_WHAT IS REQUIRED:_ When you reach the line in the data below that contains "Seria: Geografie", please start repeating lines exactly, and stop after the line that contains "Key-words: dry valley, rivers", repeating nothing else.

_THE RECORDS:_
******
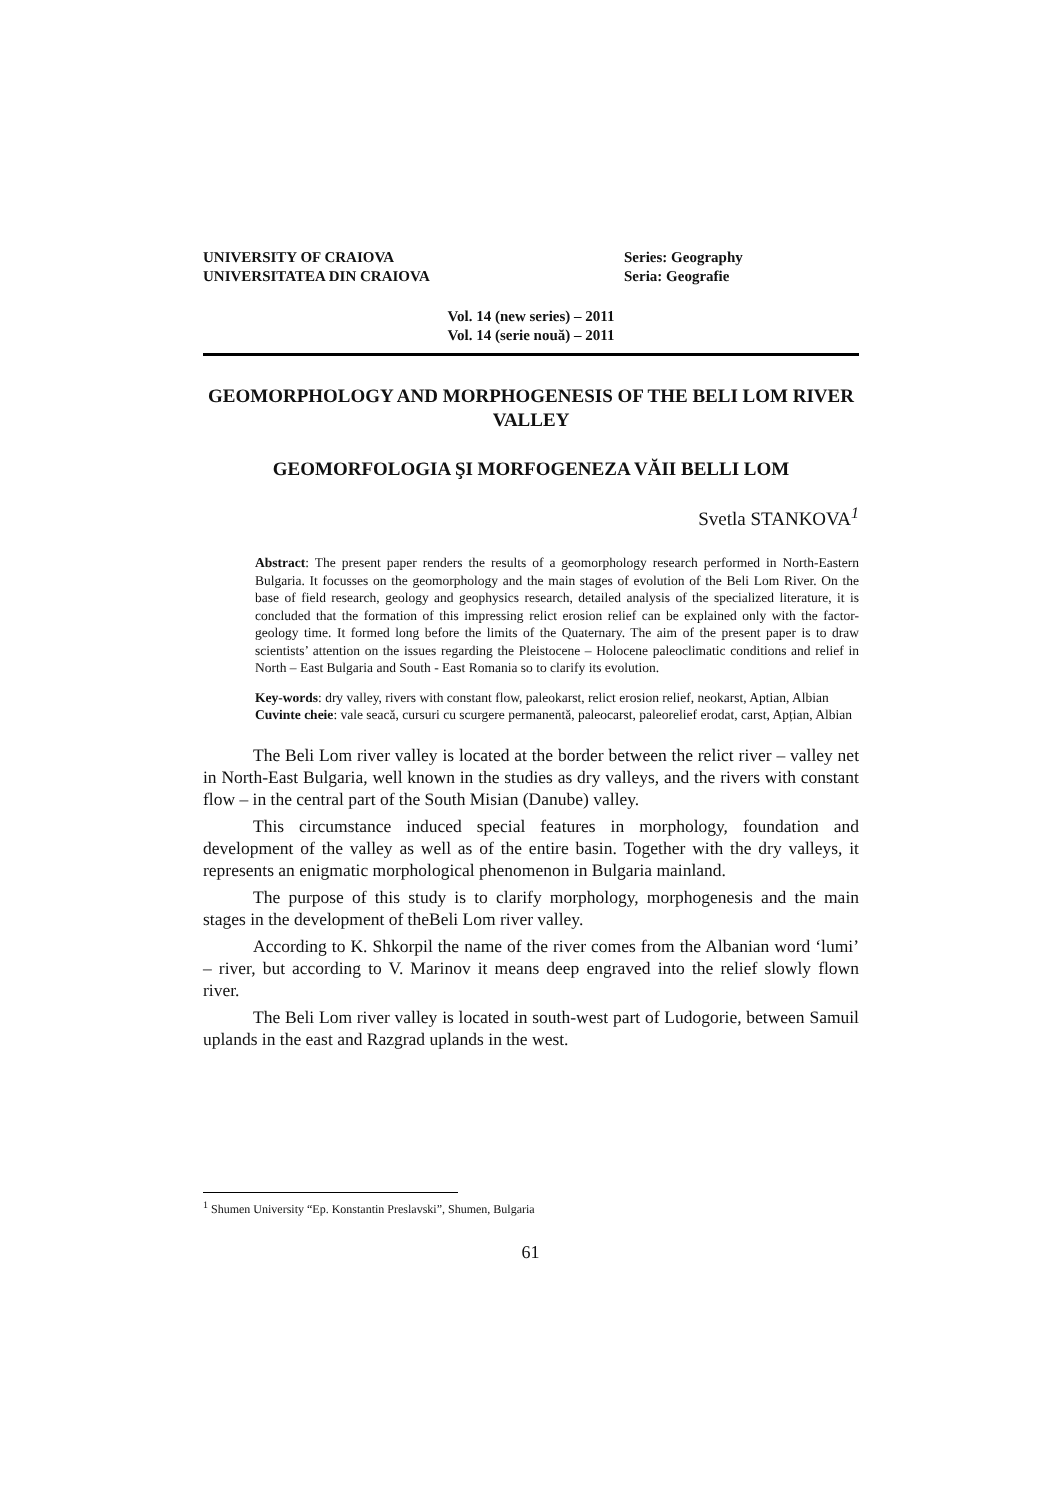UNIVERSITY OF CRAIOVA
UNIVERSITATEA DIN CRAIOVA
Series: Geography
Seria: Geografie
Vol. 14 (new series) – 2011
Vol. 14 (serie nouă) – 2011
GEOMORPHOLOGY AND MORPHOGENESIS OF THE BELI LOM RIVER VALLEY
GEOMORFOLOGIA ŞI MORFOGENEZA VĂII BELLI LOM
Svetla STANKOVA<sup>1</sup>
Abstract: The present paper renders the results of a geomorphology research performed in North-Eastern Bulgaria. It focusses on the geomorphology and the main stages of evolution of the Beli Lom River. On the base of field research, geology and geophysics research, detailed analysis of the specialized literature, it is concluded that the formation of this impressing relict erosion relief can be explained only with the factor-geology time. It formed long before the limits of the Quaternary. The aim of the present paper is to draw scientists’ attention on the issues regarding the Pleistocene – Holocene paleoclimatic conditions and relief in North – East Bulgaria and South - East Romania so to clarify its evolution.
Key-words: dry valley, rivers with constant flow, paleokarst, relict erosion relief, neokarst, Aptian, Albian
Cuvinte cheie: vale seacă, cursuri cu scurgere permanentă, paleocarst, paleorelief erodat, carst, Apțian, Albian
The Beli Lom river valley is located at the border between the relict river – valley net in North-East Bulgaria, well known in the studies as dry valleys, and the rivers with constant flow – in the central part of the South Misian (Danube) valley.
This circumstance induced special features in morphology, foundation and development of the valley as well as of the entire basin. Together with the dry valleys, it represents an enigmatic morphological phenomenon in Bulgaria mainland.
The purpose of this study is to clarify morphology, morphogenesis and the main stages in the development of theBeli Lom river valley.
According to K. Shkorpil the name of the river comes from the Albanian word ‘lumi’ – river, but according to V. Marinov it means deep engraved into the relief slowly flown river.
The Beli Lom river valley is located in south-west part of Ludogorie, between Samuil uplands in the east and Razgrad uplands in the west.
<sup>1</sup> Shumen University “Ep. Konstantin Preslavski”, Shumen, Bulgaria
61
******
_RESPONSE AREA:_
Seria: Geografie
Vol. 14 (new series) – 2011
Vol. 14 (serie nouă) – 2011
GEOMORPHOLOGY AND MORPHOGENESIS OF THE BELI LOM RIVER VALLEY
GEOMORFOLOGIA ŞI MORFOGENEZA VĂII BELLI LOM
Svetla STANKOVA<sup>1</sup>
Abstract: The present paper renders the results of a geomorphology research performed in North-Eastern Bulgaria. It focusses on the geomorphology and the main stages of evolution of the Beli Lom River. On the base of field research, geology and geophysics research, detailed analysis of the specialized literature, it is concluded that the formation of this impressing relict erosion relief can be explained only with the factor-geology time. It formed long before the limits of the Quaternary. The aim of the present paper is to draw scientists’ attention on the issues regarding the Pleistocene – Holocene paleoclimatic conditions and relief in North – East Bulgaria and South - East Romania so to clarify its evolution.
Key-words: dry valley, rivers with constant flow, paleokarst, relict erosion relief, neokarst, Aptian, Albian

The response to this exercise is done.